Faustina
—Soy Faustina, —nos dijo— llevo más de
cincuenta años trabajando aquí, me dicen que me retire pero yo me resisto, soy
casi de la familia, me gusta este trabajo, lo tengo por la mano, ¿qué iba a
hacer yo en casa?, ¡me aburriría, seguro!, aquí soy útil, me distraigo y ahora me canso menos porque
con toda la experiencia que tengo hago de supervisora… ¿Ven?, la chica ya se ha
descuidado de ponerles las toallas, es novata. ¿Han reclamado ustedes, verdad?

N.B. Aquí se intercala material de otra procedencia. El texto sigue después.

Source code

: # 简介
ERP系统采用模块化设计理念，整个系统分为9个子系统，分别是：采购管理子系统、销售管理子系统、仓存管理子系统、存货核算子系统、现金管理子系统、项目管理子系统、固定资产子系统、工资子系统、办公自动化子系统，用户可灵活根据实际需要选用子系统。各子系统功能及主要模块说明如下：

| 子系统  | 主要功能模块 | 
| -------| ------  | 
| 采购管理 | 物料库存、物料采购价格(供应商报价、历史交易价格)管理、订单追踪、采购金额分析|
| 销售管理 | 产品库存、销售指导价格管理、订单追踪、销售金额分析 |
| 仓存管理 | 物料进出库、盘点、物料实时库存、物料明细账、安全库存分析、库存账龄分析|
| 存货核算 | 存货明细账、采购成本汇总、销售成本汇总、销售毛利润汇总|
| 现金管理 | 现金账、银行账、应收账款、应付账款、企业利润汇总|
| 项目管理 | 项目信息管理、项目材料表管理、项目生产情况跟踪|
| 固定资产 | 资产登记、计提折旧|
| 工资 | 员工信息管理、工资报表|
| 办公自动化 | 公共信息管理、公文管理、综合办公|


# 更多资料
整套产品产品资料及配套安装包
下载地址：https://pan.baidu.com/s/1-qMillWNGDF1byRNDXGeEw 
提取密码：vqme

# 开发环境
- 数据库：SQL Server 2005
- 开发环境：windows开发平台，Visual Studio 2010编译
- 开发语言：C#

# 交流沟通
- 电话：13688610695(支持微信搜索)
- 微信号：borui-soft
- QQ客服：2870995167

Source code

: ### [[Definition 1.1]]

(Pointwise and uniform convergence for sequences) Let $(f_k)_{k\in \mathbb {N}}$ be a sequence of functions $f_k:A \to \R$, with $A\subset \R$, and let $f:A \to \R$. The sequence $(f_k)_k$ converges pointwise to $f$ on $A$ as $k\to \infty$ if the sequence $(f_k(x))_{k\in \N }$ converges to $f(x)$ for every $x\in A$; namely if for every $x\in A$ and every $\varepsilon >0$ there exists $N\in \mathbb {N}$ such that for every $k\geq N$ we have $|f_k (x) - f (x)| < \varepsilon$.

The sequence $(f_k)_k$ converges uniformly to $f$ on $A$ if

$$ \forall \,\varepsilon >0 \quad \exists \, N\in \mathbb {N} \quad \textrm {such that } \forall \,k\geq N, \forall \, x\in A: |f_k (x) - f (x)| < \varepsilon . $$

pues aquí las tienen, las toallas de mano que les falta. No habían venido nunca
aquí, ¿verdad?
—Pues no,
—respondí rápidamente con una sonrisa franca.
—Estaba
segura, sus caras no me suenan, me acordaría. Tengo una memoria portentosa, a
pesar de mi edad. Con la de clientes que pasan cada año por este balneario y yo
los tengo grabados todos en mi cabeza como en un disco duro de esos. Lo siento,
las chicas jóvenes tienen la cabeza en otra parte, aquí les dejo las toallas, y
que tengan una feliz estancia.
—Gracias,
Faustina. —respondí con ganas de que se fuera. Acabábamos de llegar, quería
darme una ducha antes de bajar al comedor, las tripas me rechinaban desde hacía
horas en el coche, pero no pudo ser.
—Tiene
usted razón, señora, —empezó mi mujer— el trabajo deja de ser trabajo cuando se
hace a gusto, se convierte en una ocupación lúdica y de servicio social, aunque
los años no perdonan. Ley de vida —añadió— haciendo una mueca amable con la
boca.
—Yo me
siento joven y activa, es cierto que pesan los años y las arrugas y las fuerzas
se debilitan y me cuesta más levantarme por las mañanas, pero mi espíritu es
juvenil y alegre. Siempre he estado haciendo lo mismo, sabe usted, señora, y me
parece que si dejara esta ocupación y me jubilara, aparte de quedarme una
miseria, no sabría qué hacer, me moriría enseguida. Aquí estoy viva, me
necesitan y me conozco el balneario como la palma de mi mano.
—Lo que se
hace con entusiasmo, no cansa, y a usted se la ve contenta, no deje este
trabajo mientras pueda, estoy completamente de acuerdo con usted, Faustina.
Aquí la necesitan. —prosiguió la cháchara de mi mujer ajena a mis miradas
reprobatorias.
—¿A qué
hora es la comida? —intervine para ir acortando el rollo.
—Como han
llegado ahora a ustedes les corresponde el segundo turno, el de las dos, que ya
ha comenzado. No quiero entretenerles más, que acaban de llegar y tendrán que
hacer. Adiós.
―Adiós.
—Qué mujer
tan especial, parece de circo, pequeña de altura, arrugada como una pasa. Se
aferra al trabajo como quien se aferra a un hálito de vida.
—Y tú
dándole conversación. No me da tiempo de ducharme. Mejor bajamos aun no nos van
a dar de comer.
—¿Lo
dejamos todo así?
—Bajemos.
—¿Cojo la
llave?
—Cógela.
A la mañana siguiente, después del desayuno.
—¿Llevas un
par de monedas de euro?
—Déjame
ver. Tenlas. No te entretengas que no quiero llegar tarde.
—A ver como
va esta máquina. Aquí meto el euro, selecciono el código de la botella. ¿Agua,
verdad?
—Sí, claro. De ese tipo, la de mayor
tamaño.
—Eso es, pulso el botón, y ya debería
estar la cosa en marcha. Sí, mira ¿ves, como gira la cremallera?, ¿ves como
desplaza el carril y arrastra la botella?, ¡fíjate!, la va a volcar, mira,
mira, ya está, ya ha caído en la tronera. Espera, que pongo la otra moneda, para
ti, otra botella.
—Date prisa —me acucia mi mujer —que no
quiero perderme el desfile de coches antiguos. Pasan por dos calles arriba,
espabila. Ya están a punto. Podrías haber sacado las botellas en otro momento,
¿no?
Justo entonces un viejo carromato
repleto de sábanas y toallas blancas arrolla a mi mujer situada a mi lado que
se desploma al suelo quejándose de dolor, el carromato le ha golpeado el talón
del pie derecho y le mana sangre, el golpe ha sido inesperado, brutal e
intenso.
Antes de desmayarse me dijo que pudo
oír la voz conocida de una señora escondida tras la montaña de ropa blanca que
decía: ¡Uf, señora, lo siento, no la he visto!